Have you tried sfc /scannow with the recovery disk ? If the i386 folder exists in the root of the recovery CD then simply run sfc /scannow and insert the CD when prompted to do so. Else browse for that i386 folder on the CD and if it exists copy its content somewhere on the drive. Then go to the registry editor : start => run => regedit. Navigate to HKEY_LOCAL_MACHINE\Software\Microsoft\Windows NT\CurrentVersion and change sourcePath to the path where you copied that folder. Rerun sfc /scannow.

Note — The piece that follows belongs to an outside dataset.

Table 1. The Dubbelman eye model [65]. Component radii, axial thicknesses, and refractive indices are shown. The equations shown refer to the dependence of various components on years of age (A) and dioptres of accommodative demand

Have you tried creating another user account ?
How to copy data from a corrupted user profile to a new profile

Please start by checking that your drive is allright (chkdsk and the manufacturer's diagnostic utility) before proceeding with other steps.


----------



## J Walker (Jan 11, 2008)

kalulu said:


> HKEY_LOCAL_MACHINE\Software\Microsoft\Windows\CurrentVersion\Policies\Explorer
> =>there is an NoControlPanel entry whose value is 01 00 00 00
> 
> Hey, I know nothing about this but did anyone notice that the value was NOT 0?


----------



## n10sity (Jan 10, 2008)

Is your laptop part of a domain? If so, there is a possibility that a group policy is in place that disables your control panel. It wouldn't matter that you are logged in as administrator.


----------